==== Kutipan Sumber ====

Dialektika Zeno
Bila dilihat dari sejarahnya,
Dialektika ini sebenarnya berasal dari kata dialegestai (Yunani) yang berarti
“percakapan”. Para filsuf sebelum Sokrates dari Athena (± 469-399 SM), seperti
Zeno dari Elea (± 490-430 SM), sudah menggunakan istilah ini sebagai suatu nama
untuk metode berpikir. Ini dipakai, terutama, ketika Zeno dari Elea berusaha
untuk mempertahankan pandangan sang guru, Parmenides (± 515-440 SM) yang
menyatakan bahwa “alam semesta itu satu adanya dan tidak ada perubahan di dalamnya”.
Pandangan yang demikian ini dikenal sebagai suatu jenis pandangan yang monistik
tentang semesta.
Sehubungan dengan pikiran Zeno, ada
beberapa uraian menarik yang diberikan olehnya ketika ia sedang berdialektika.
Misalnya, saat ia mengajukan masalah pelik yang membingungkan banyak orang.
Berikut adalah salah satu contoh masalah yang dikemukakannya.
Achilles
tidak dapat memenangi lomba lari melawan kura-kura
|
Membaca masalah di atas, mungkin
kita akan sedikit heran, atau malah bingung. Kok bisa ya filsuf mengemukakan
masalah yang ganjil serupa ini? Ya, saat Achilles dinyatakan tidak bisa menang
melawan kura-kura dalam lomba lari, mungkin ini seperti bualan. Tetapi, kalau
boleh disebut, ini bualan yang paling argumentatif. Sebagai orang Yunani masa itu,
Zeno tahu kalau Achilles adalah seorang pelari yang handal. Bahkan, dalam
mitologi Yunani, Achilles adalah seorang pahlawan pada Perang Troya. Jadi,
kalau Achilles harus bertarung lari dengan seekor kura-kura yang sangat lambat,
maka “sungguh
mustahil sekali” kalau kura-kura bisa menang.

====

* [Tugas a] Sebutkan semua tokoh dalam kutipan tentang dialektika Zeno yang disertai perkiraan tahun hidupnya, lengkap dengan tahun tersebut.
Kutipan tentang dialektika Zeno dan catatan sesudahnya adalah bahan yang terpisah satu sama lain.

==== Catatan Masukan ====

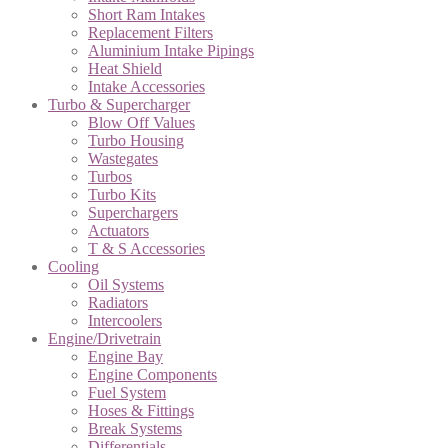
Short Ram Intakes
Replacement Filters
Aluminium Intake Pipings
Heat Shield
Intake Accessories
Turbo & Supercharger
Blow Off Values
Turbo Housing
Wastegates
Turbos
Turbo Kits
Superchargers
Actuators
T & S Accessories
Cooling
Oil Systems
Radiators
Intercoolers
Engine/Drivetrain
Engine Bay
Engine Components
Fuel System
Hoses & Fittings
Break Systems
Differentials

====
==== Catatan Masukan ====

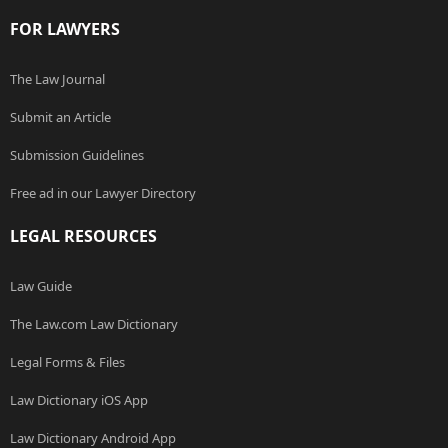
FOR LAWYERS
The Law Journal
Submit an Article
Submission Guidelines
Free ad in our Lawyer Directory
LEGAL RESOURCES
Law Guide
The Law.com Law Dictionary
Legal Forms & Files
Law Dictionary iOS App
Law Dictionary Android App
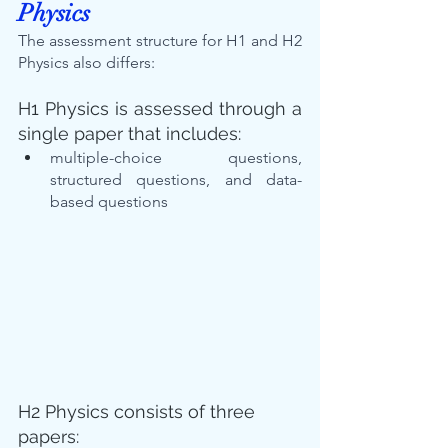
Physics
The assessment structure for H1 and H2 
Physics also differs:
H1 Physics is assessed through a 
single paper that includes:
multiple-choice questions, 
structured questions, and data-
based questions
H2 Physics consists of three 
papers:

====

* [Tugas b] Ambil dari catatan setiap baris yang memuat kata "Engine".

* [Jawaban a]
- Sokrates dari Athena (± 469-399 SM)
- Zeno dari Elea (± 490-430 SM)
- Parmenides (± 515-440 SM)

* [Jawaban b]
Engine/Drivetrain
Engine Bay
Engine Components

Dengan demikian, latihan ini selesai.